Violences familiales : L’insoutenable cruauté des hommes

Selon les résultats d’une étude menée par le haut-commissariat au Plan (HCP) et qui vient d’être rendue publique fin novembre 2022, le coût des violences au sein de la famille atteint 1,98 milliard de dirhams. Intitulée «Coût économique de la violence à l’encontre des filles et des femmes : Dépenses et perte de revenus des ménages», ces résultats publiés par le HCP découlent d’une enquête nationale réalisée en 2019 avec l’appui d’ONU Femmes au Maroc.  

 

Par Abdelhak Najib
Écrivain-journaliste

 

 

Les données du HCP ne souffrent aucune ombre. La violence physique coûte plus cher que toutes les autres formes de violence au Maroc. Son coût est estimé à 1,67 milliard de dirhams (MMDH) contre 308 MDH pour la violence sexuelle.

Le HCP explique que ce montant découle des dépenses effectuées pour des soins de santé (737 MDH), pour des recours aux services juridiques et judiciaires (406,8 MDH), et pour l’hébergement en cas d’abandon du domicile conjugal (293,1 MDH), pour le remplacement et la réparation des biens endommagés avec 11,3% (185 MDH). Sans parler du coût indirect de la violence conjugale et qui est estimé à 351 MDH. Il s’agit de la prise en charge des travaux domestiques, du travail rémunéré et/ou de la scolarisation des enfants.

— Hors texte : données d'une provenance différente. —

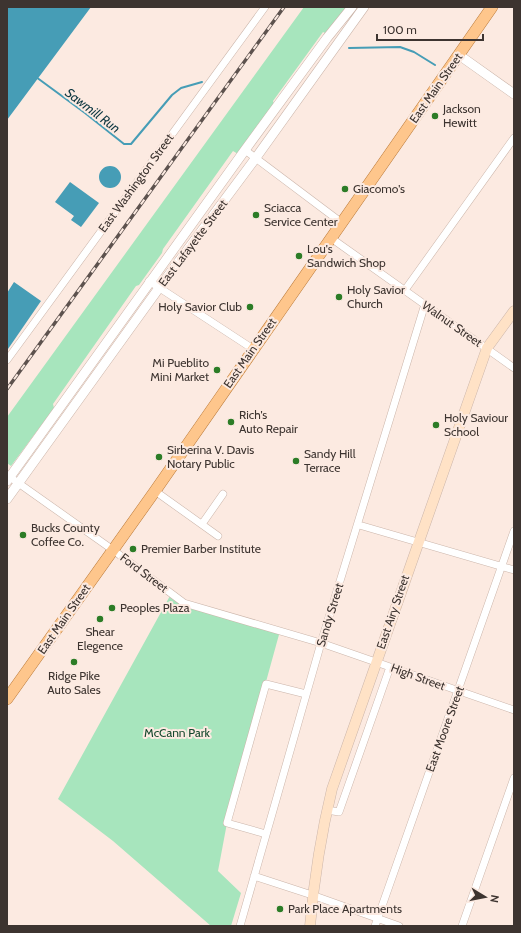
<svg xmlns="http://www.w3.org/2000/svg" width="521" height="933" viewBox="0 0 521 933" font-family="Cabin,sans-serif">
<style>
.green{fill:#a7e5bd}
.water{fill:#469db6}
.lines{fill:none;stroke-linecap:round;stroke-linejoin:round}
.stream{stroke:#469db6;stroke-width:2}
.minor-casing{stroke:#cbb5aa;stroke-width:8}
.tertiary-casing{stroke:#cbb5aa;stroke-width:10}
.secondary-casing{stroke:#cbb5aa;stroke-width:11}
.primary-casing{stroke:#ba7a3a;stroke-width:12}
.minor{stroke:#fff;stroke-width:7}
.tertiary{stroke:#fff;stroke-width:9}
.secondary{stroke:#ffe2c6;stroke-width:10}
.primary{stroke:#fec68c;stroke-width:11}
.rail-casing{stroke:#5d524e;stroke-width:3.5}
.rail{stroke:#fceae1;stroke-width:2;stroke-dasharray:6;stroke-linecap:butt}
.poi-dot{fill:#2c7c26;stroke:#fceae1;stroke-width:1.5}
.labels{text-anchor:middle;stroke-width:4;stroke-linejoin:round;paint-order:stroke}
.street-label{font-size:12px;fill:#3d3430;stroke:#fceae1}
.poi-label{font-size:12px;fill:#3d3430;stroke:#fceae1;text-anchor:start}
.park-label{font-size:12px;fill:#13472c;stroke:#fceae1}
.water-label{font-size:13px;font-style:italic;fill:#0d3741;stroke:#fceae1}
</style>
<rect width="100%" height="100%" fill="#fceae1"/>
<path class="green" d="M304 7H347L325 33 323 32 273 101 274 104 238 154 233 151 163 249 162 253 139 285 136 286 53 404 54 408 11 466 7 463V417Z
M171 594 184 603 280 631 227 823 218 871 241 893 231 926H211L113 841 58 799Z"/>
<path class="water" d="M7 7H91L7 120Z
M99 177a11 11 0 1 1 22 0a11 11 0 1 1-22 0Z
M70 182 99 203 81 227 71 220 74 216 55 202Z
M14 282 41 301 8 349 7 293Z"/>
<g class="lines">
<path class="stream" d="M349 48 400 47 414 52 435 65
M36 77 85 113 124 144H131L172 95 181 88 202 82"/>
<defs>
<path id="minor" d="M245 150 342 223
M331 238 514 368
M149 281 253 349
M405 290 514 138
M7 360 265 7
M7 475 113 550 184 603 321 643 514 710
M155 491 218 536
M202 524 223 494
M359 525 514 570
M327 810 339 812 390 667
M266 834 227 823 266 684 306 694
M254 876 312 895 399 926
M240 926 321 643 425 304
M375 926 514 531
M462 926 514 778"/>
<path id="tertiary" d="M459 55 514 94
M7 481 245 150 327 38 352 7
M7 499 159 288 255 159 364 7"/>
<path id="secondary" d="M310 926C314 880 321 834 332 789L487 348 514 311"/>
<path id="primary" d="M7 699 155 491 492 7"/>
</defs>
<use href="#minor" class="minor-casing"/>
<use href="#tertiary" class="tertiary-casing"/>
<use href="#secondary" class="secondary-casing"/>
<use href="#primary" class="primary-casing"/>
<use href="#minor" class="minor"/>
<use href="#tertiary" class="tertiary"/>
<use href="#secondary" class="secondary"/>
<use href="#primary" class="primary"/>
<defs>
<path id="rail" d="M7 389 284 7"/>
</defs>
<use href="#rail" class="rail-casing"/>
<use href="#rail" class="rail"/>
</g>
<g class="poi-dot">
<circle cx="435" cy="116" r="4"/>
<circle cx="345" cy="189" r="4"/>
<circle cx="256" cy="215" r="4"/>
<circle cx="299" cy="256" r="4"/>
<circle cx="339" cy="297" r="4"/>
<circle cx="250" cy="307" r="4"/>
<circle cx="217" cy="370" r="4"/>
<circle cx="231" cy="422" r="4"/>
<circle cx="436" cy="425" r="4"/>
<circle cx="159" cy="457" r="4"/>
<circle cx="296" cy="461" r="4"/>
<circle cx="23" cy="535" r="4"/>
<circle cx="133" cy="549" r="4"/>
<circle cx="112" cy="608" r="4"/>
<circle cx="100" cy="619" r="4"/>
<circle cx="74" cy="662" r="4"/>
<circle cx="280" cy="909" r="4"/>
</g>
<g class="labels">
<g class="street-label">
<text transform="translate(436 88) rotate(-55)" y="4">East Main Street</text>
<text transform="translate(136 183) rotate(-54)" y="4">East Washington Street</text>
<text transform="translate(193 243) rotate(-53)" y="4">East Lafayette Street</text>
<text transform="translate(452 324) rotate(35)" y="4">Walnut Street</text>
<text transform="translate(250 353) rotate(-55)" y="4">East Main Street</text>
<text transform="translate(144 573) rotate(37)" y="4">Ford Street</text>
<text transform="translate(393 612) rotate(-71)" y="4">East Airy Street</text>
<text transform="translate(330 615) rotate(-73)" y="4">Sandy Street</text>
<text transform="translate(64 619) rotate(-55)" y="4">East Main Street</text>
<text transform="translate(418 677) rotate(20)" y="4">High Street</text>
<text transform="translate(445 729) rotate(-70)" y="4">East Moore Street</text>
</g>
<g class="poi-label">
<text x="443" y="113">Jackson<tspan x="443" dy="14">Hewitt</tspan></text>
<text x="353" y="193">Giacomo's</text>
<text x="264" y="212">Sciacca<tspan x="264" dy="14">Service Center</tspan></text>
<text x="307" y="253">Lou's<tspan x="307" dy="14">Sandwich Shop</tspan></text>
<text x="347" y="294">Holy Savior<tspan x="347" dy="14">Church</tspan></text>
<text x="242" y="311" text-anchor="end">Holy Savior Club</text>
<text x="209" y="367" text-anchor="end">Mi Pueblito<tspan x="209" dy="14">Mini Market</tspan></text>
<text x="239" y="419">Rich's<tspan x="239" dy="14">Auto Repair</tspan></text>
<text x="444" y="422">Holy Saviour<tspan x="444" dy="14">School</tspan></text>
<text x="167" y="454">Sirberina V. Davis<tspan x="167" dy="14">Notary Public</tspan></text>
<text x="304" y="458">Sandy Hill<tspan x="304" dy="14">Terrace</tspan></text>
<text x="31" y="532">Bucks County<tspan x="31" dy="14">Coffee Co.</tspan></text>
<text x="141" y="553">Premier Barber Institute</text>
<text x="120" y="612">Peoples Plaza</text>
<text x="100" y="636" text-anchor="middle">Shear<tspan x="100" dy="14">Elegence</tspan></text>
<text x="74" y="680" text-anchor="middle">Ridge Pike<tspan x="74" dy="14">Auto Sales</tspan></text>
<text x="288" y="913">Park Place Apartments</text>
</g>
<g class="park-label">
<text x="177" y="737">McCann Park</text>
</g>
<g class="water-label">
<text transform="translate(93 110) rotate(37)" y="5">Sawmill Run</text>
</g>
</g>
<rect width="521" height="933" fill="none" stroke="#3d3430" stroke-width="16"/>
<g transform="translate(485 897) rotate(100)" stroke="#fceae1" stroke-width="3" paint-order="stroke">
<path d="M0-3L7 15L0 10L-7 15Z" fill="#3d3430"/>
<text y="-6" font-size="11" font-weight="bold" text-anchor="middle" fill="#3d3430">N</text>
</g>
<path d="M377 34v6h106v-6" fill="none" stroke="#3d3430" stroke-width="2"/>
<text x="383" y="34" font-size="12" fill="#3d3430" stroke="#fceae1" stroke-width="3" paint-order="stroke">100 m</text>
</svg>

On le voit bien, les Marocains deviennent de plus en plus violents. Au-delà des violences urbaines et de la criminalité galopante à laquelle on assiste depuis plusieurs années, avec la multiplication des agressions, avec ou sans armes, au-delà des crimes liés à l’usage et l’abus des drogues de tous genres, au-delà des phénomènes urbains comme le hooliganisme, les Ultras et les guerres larvées des gangs, au-delà des violences sexuelles, des viols, du harcèlement et des kidnappings, les violences domestiques, au sein du couple, au sein de la famille prennent des proportions très inquiétantes.

Les réalités du terrain dépassent de loin les chiffres avancés dans ces rapports puisque beaucoup de femmes n’osent jamais parler des violences qu’elles subissent et surtout ne portent jamais plainte pour de nombreuses raisons : le poids de la famille, le regard de la société, les préjugés, la précarité et le manque de moyens pour engager des poursuites judiciaires contre l’agresseur.

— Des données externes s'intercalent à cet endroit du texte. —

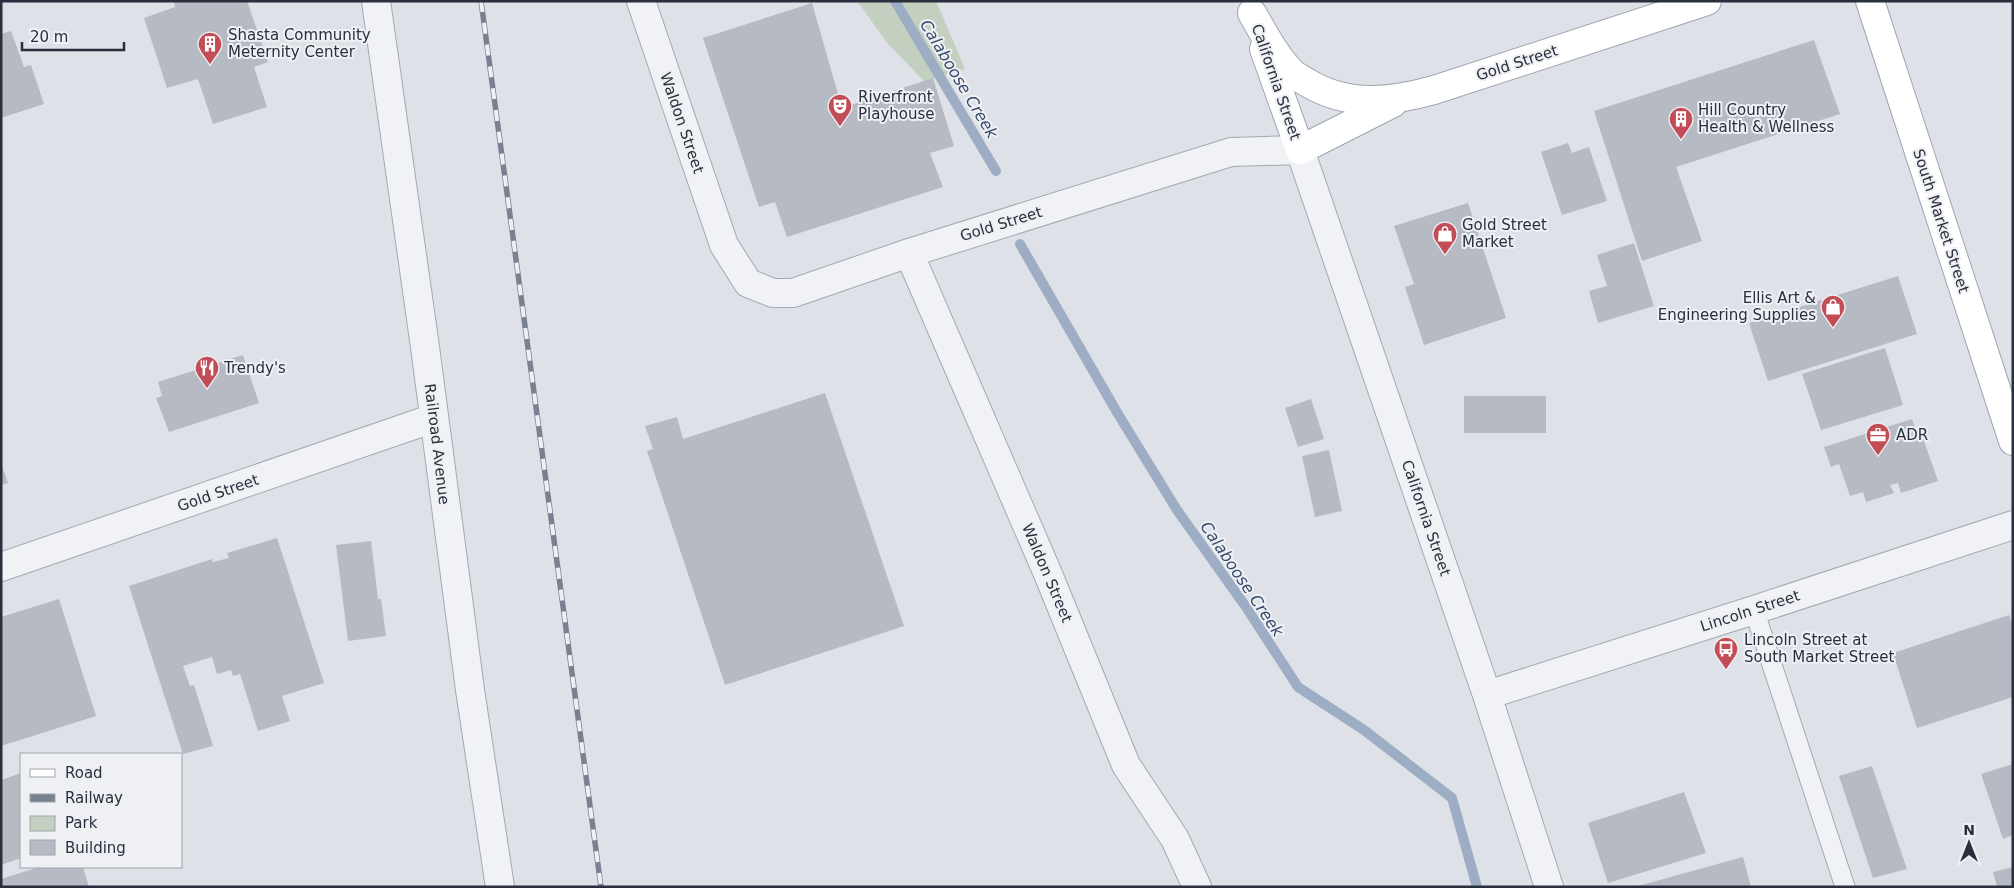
<svg xmlns="http://www.w3.org/2000/svg" width="2014" height="888" viewBox="0 0 2014 888" font-family="'DejaVu Sans',sans-serif">
  <style>
    .green { fill: #c3d0c0 }
    .lines { fill: none; stroke-linecap: round; stroke-linejoin: round }
    .stream { stroke: #9cadc4; stroke-width: 10 }
    .building { fill: #b6bac3 }
    .service-casing { stroke: #a4a8b0; stroke-width: 21 }
    .minor-casing { stroke: #a4a8b0; stroke-width: 30 }
    .tertiary-casing { stroke: #a4a8b0; stroke-width: 30 }
    .primary-casing { stroke: #9fa5b1; stroke-width: 30 }
    .service { stroke: #f1f2f5; stroke-width: 19 }
    .minor { stroke: #f1f2f5; stroke-width: 28 }
    .tertiary { stroke: #f1f2f5; stroke-width: 28 }
    .primary { stroke: #fff; stroke-width: 28 }
    .rail-casing { stroke: #79808f; stroke-width: 5.5 }
    .rail { stroke: #eef0f4; stroke-width: 4; stroke-dasharray: 11; stroke-linecap: butt }
    .labels { text-anchor: middle; dominant-baseline: central; stroke-width: 4; stroke-linejoin: round; paint-order: stroke }
    .poi-label { font-size: 15px; fill: #292f3c; stroke: #eef0f4; text-anchor: start }
    .street-label { font-size: 15px; fill: #292f3c; stroke: #eef0f4 }
    .water-label { font-size: 16px; font-style: italic; fill: #374b6c; stroke: #eef0f4 }
  </style>
  <rect width="100%" height="100%" fill="#dee1e7"/>
  <!-- green -->
  <path class="green" d="M 857,1 L 936,1 L 965,69 L 924,81 L 888,44 Z"/>
  <g class="lines">
    <!-- stream -->
    <path class="stream" d="M 895,1 L 996,171
      M 1020,244 L 1118,414 L 1177,510 L 1246,607 L 1298,687 L 1364,730 L 1452,798 L 1477,887"/>
  </g>
  <!-- building -->
  <path class="building" d="M 174,1 L 247,1 L 268,62 L 254,67 L 267,107 L 213,124 L 198,79 L 167,88 L 144,18 L 175,7 Z
    M 812,3 L 842,108 L 933,78 L 954,146 L 930,153 L 943,187 L 787,237 L 775,202 L 759,207 L 703,38 Z
    M 11,31 L 24,67 L 31,65 L 44,104 L 1,118 L 1,34 Z
    M 1814,40 L 1840,114 L 1676,167 L 1702,241 L 1642,261 L 1594,111 Z
    M 1568,143 L 1572,153 L 1589,147 L 1607,201 L 1562,215 L 1541,152 Z
    M 1468,203 L 1506,318 L 1424,345 L 1405,287 L 1414,284 L 1394,226 Z
    M 1634,243 L 1654,306 L 1598,323 L 1589,291 L 1607,286 L 1597,255 Z
    M 1898,276 L 1917,334 L 1768,381 L 1749,323 Z
    M 1885,348 L 1903,405 L 1821,430 L 1802,374 Z
    M 243,355 L 259,403 L 169,432 L 156,398 L 162,396 L 158,382 Z
    M 825,393 L 904,626 L 725,685 L 647,451 L 653,449 L 645,426 L 677,417 L 683,439 Z
    M 1464,396 L 1546,396 L 1546,433 L 1464,433 Z
    M 1311,399 L 1324,439 L 1298,447 L 1285,408 Z
    M 1912,419 L 1919,439 L 1923,438 L 1938,481 L 1901,493 L 1898,483 L 1890,485 L 1894,493 L 1866,502 L 1863,492 L 1850,496 L 1839,464 L 1831,467 L 1824,447 Z
    M 1329,450 L 1342,511 L 1315,517 L 1302,456 Z
    M 1,463 L 8,483 L 1,485 Z
    M 277,538 L 324,683 L 282,696 L 290,721 L 258,731 L 240,674 L 233,676 L 231,670 L 217,674 L 212,657 L 183,666 L 190,686 L 194,685 L 213,746 L 183,754 L 129,586 L 212,559 L 213,562 L 229,558 L 227,553 Z
    M 371,541 L 378,599 L 381,599 L 386,636 L 348,641 L 336,545 Z
    M 59,599 L 96,716 L 1,746 L 1,617 Z
    M 2009,615 L 2013,626 L 2013,697 L 1917,728 L 1893,653 Z
    M 2013,764 L 2013,835 L 2003,839 L 1981,774 Z
    M 1872,766 L 1907,869 L 1873,878 L 1839,776 Z
    M 21,773 L 21,858 L 1,865 L 1,780 Z
    M 1684,792 L 1706,853 L 1608,883 L 1588,823 Z
    M 1743,857 L 1751,887 L 1638,887 L 1638,886 Z
    M 39,867 L 83,867 L 89,887 L 1,887 L 1,879 Z
    M 2013,867 L 2013,887 L 1997,887 L 1993,872 Z"/>
  <g class="lines">
    <defs>
      <path id="service" d="M 1754,610 L 1845,887"/>
      <path id="minor" d="M 641,1 L 724,245 L 748,283 L 773,293 L 793,293 L 909,253 L 1231,152 L 1300,150 L 1487,695 L 1549,887
        M 909,253 L 1048,574 L 1126,765 L 1175,839 L 1197,887
        M 1,567 L 434,418
        M 1487,695 L 1754,610 L 2013,525"/>
      <path id="tertiary" d="M 376,1 L 425,347 L 470,690 L 500,887"/>
      <path id="primary" d="M 1870,1 L 2013,441
        M 1252,13 C 1264,34 1275,55 1292,73 C 1297,77 1303,80 1308,83 C 1348,107 1391,102 1434,90 L 1707,1
        M 1264,49 L 1300,150 L 1393,103"/>
    </defs>
    <!-- service casing -->
    <use href="#service" class="service-casing"/>
    <!-- minor casing -->
    <use href="#minor" class="minor-casing"/>
    <!-- tertiary casing -->
    <use href="#tertiary" class="tertiary-casing"/>
    <!-- primary casing -->
    <use href="#primary" class="primary-casing"/>
    <!-- service -->
    <use href="#service" class="service"/>
    <!-- minor -->
    <use href="#minor" class="minor"/>
    <!-- tertiary -->
    <use href="#tertiary" class="tertiary"/>
    <!-- primary -->
    <use href="#primary" class="primary"/>
    <defs>
      <path id="rail" d="M 481,1 L 601,887"/>
    </defs>
    <!-- rail casing -->
    <use href="#rail" class="rail-casing"/>
    <!-- rail -->
    <use href="#rail" class="rail"/>
  </g>
  <!-- icons -->
  <defs>
    <symbol id="building-pin" viewBox="-11 -11 22 30"><path d="M0 17L-7.5 6A9.5 9.5 0 1 1 7.5 6Z" fill="#c24d57" stroke="#eef0f4"/><path d="M-4-6H4V6H1V3H-1V6H-4ZM-2.5-4.3h1.7v1.8h-1.7ZM.8-4.3h1.7v1.8H.8ZM-2.5-1h1.7V.8h-1.7ZM.8-1h1.7V.8H.8Z" fill="#fff"/></symbol>
    <symbol id="theatre-pin" viewBox="-11 -11 22 30"><path d="M0 17L-7.5 6A9.5 9.5 0 1 1 7.5 6Z" fill="#c24d57" stroke="#eef0f4"/><path d="M-5-5.5Q0-4 5-5.5V0Q5 5 0 6Q-5 5-5 0ZM-3.3-2.5H-1v1.5H-3.3ZM1-2.5H3.3v1.5H1ZM-2.8 1Q0 5.5 2.8 1Z" fill="#fff"/></symbol>
    <symbol id="shop-pin" viewBox="-11 -11 22 30"><path d="M0 17L-7.5 6A9.5 9.5 0 1 1 7.5 6Z" fill="#c24d57" stroke="#eef0f4"/><path d="M-5-2.5h2.3a2.7 3.5 0 0 1 5.4 0H5L5.5 6h-11ZM-1.5-2.5h3a1.5 2.3 0 0 0-3 0Z" fill="#fff"/></symbol>
    <symbol id="restaurant-pin" viewBox="-11 -11 22 30"><path d="M0 17L-7.5 6A9.5 9.5 0 1 1 7.5 6Z" fill="#c24d57" stroke="#eef0f4"/><path d="M-5-6h1v4h1v-4h1v4h1v-4h1v5L-1.5 .5V6h-2V.5L-5-1ZM5-6V6H3V1.5H1.5Q1.5-4 5-6Z" fill="#fff"/></symbol>
    <symbol id="office-pin" viewBox="-11 -11 22 30"><path d="M0 17L-7.5 6A9.5 9.5 0 1 1 7.5 6Z" fill="#c24d57" stroke="#eef0f4"/><path d="M-6-3h4V-5.5h4V-3h4V5H-6ZM-1-4.5V-3h2v-1.5ZM-6 0V1H6V0Z" fill="#fff"/></symbol>
    <symbol id="bus-pin" viewBox="-11 -11 22 30"><path d="M0 17L-7.5 6A9.5 9.5 0 1 1 7.5 6Z" fill="#c24d57" stroke="#eef0f4"/><path d="M-5-6H5V4H4V6H2V4H-2V6H-4V4H-5ZM-3.5-4V0h7V-4ZM-3.5 1.2v1.5H-2V1.2ZM2 1.2v1.5H3.5V1.2Z" fill="#fff"/></symbol>
  </defs>
  <g fill-rule="evenodd">
    <use href="#building-pin" x="196" y="30" width="28" height="38"/>
    <use href="#theatre-pin" x="826" y="92" width="28" height="38"/>
    <use href="#building-pin" x="1667" y="105" width="28" height="38"/>
    <use href="#shop-pin" x="1431" y="220" width="28" height="38"/>
    <use href="#shop-pin" x="1819" y="293" width="28" height="38"/>
    <use href="#restaurant-pin" x="193" y="354" width="28" height="38"/>
    <use href="#office-pin" x="1864" y="421" width="28" height="38"/>
    <use href="#bus-pin" x="1712" y="635" width="28" height="38"/>
  </g>
  <g class="labels">
    <!-- poi labels -->
    <g class="poi-label">
      <text x="228" y="35">Shasta Community<tspan x="228" dy="17">Meternity Center</tspan></text>
      <text x="858" y="97">Riverfront<tspan x="858" dy="17">Playhouse</tspan></text>
      <text x="1698" y="110">Hill Country<tspan x="1698" dy="17">Health &amp; Wellness</tspan></text>
      <text x="1462" y="225">Gold Street<tspan x="1462" dy="17">Market</tspan></text>
      <text x="1816" y="298" text-anchor="end">Ellis Art &amp;<tspan x="1816" dy="17">Engineering Supplies</tspan></text>
      <text x="224" y="368">Trendy's</text>
      <text x="1896" y="435">ADR</text>
      <text x="1744" y="640">Lincoln Street at<tspan x="1744" dy="17">South Market Street</tspan></text>
    </g>
    <!-- street labels -->
    <g class="street-label">
      <text transform="translate(1517 63) rotate(-18)">Gold Street</text>
      <text transform="translate(1276 82) rotate(71)">California Street</text>
      <text transform="translate(682 123) rotate(71)">Waldon Street</text>
      <text transform="translate(1941 221) rotate(72)">South Market Street</text>
      <text transform="translate(1001 224) rotate(-17)">Gold Street</text>
      <text transform="translate(437 444) rotate(83)">Railroad Avenue</text>
      <text transform="translate(218 493) rotate(-19)">Gold Street</text>
      <text transform="translate(1426 518) rotate(71)">California Street</text>
      <text transform="translate(1047 573) rotate(67)">Waldon Street</text>
      <text transform="translate(1750 611) rotate(-18)">Lincoln Street</text>
    </g>
    <!-- water labels -->
    <g class="water-label">
      <text transform="translate(959 79) rotate(59)">Calaboose Creek</text>
      <text transform="translate(1242 579) rotate(56)">Calaboose Creek</text>
    </g>
  </g>
  <!-- border -->
  <rect width="2014" height="888" fill="none" stroke="#292f3c" stroke-width="5"/>
  <!-- legend -->
  <rect x="20" y="753" width="162" height="115" fill="#eef0f4" stroke="#9fa3aa"/>
  <rect x="30" y="769" width="25" height="8" fill="#ffffff" stroke="#9fa3aa"/>
  <text x="65" y="778" font-size="15" fill="#292f3c">Road</text>
  <rect x="30" y="794" width="25" height="8" fill="#79808f" stroke="#9fa3aa"/>
  <text x="65" y="803" font-size="15" fill="#292f3c">Railway</text>
  <rect x="30" y="816" width="25" height="15" fill="#c3d0c0" stroke="#9fa3aa"/>
  <text x="65" y="828" font-size="15" fill="#292f3c">Park</text>
  <rect x="30" y="840" width="25" height="15" fill="#b6bac3" stroke="#9fa3aa"/>
  <text x="65" y="853" font-size="15" fill="#292f3c">Building</text>
  <!-- north arrow -->
  <g transform="translate(1969 843)" stroke="#eef0f4" stroke-width="4" paint-order="stroke">
  <path d="M0-4L9 19L0 12L-9 19Z" fill="#292f3c"/>
  <text y="-8" font-size="14" font-weight="bold" text-anchor="middle" fill="#292f3c">N</text>
  </g>
  <!-- scale -->
  <path d="M22 42v8h102v-8" fill="none" stroke="#292f3c" stroke-width="2.5"/>
  <text x="30" y="42" font-size="15" fill="#292f3c" stroke="#eef0f4" stroke-width="4" paint-order="stroke">20 m</text>
</svg>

En effet, les femmes subissent souvent en silence et en serrant les dents : coups et blessures, agressions, viols, rapts, kidnappings, harcèlement moral, stress et violence psychologique et physique, tentatives de meurtre et assassinats. Dans ce sens, il faut aussi se référer aux données avancées par la Direction générale de la sûreté nationale (DGSN), chargée du traitement des affaires de violence contre les femmes, qui révèle qu’en 2021, 61.388 dossiers portant sur toutes les formes de violence à l'encontre des femmes et des filles ont été enregistrés, avec un total de 62.383 victimes dont 7% sont des mineures.

D’aucuns pensaient qu’avec la promulgation, en 2018, d’une loi qui définit et criminalise certaines formes de violence à l’égard des femmes, les victimes et leurs enfants pouvaient aisément obtenir justice. C’était sans compter sur les lourdeurs administratives, certaines lois du code pénal et autres difficultés qui font de ce désir de justice un vœu pieux, alors que les violences gagnent du terrain de manière franche dans une société marocaine, en perte de valeurs et en proie à des violences de plus en plus accrues, et ce à tous les niveaux. Face à toutes ces complications, on comprend bien pourquoi de nombreuses victimes finissent par jeter l’éponge.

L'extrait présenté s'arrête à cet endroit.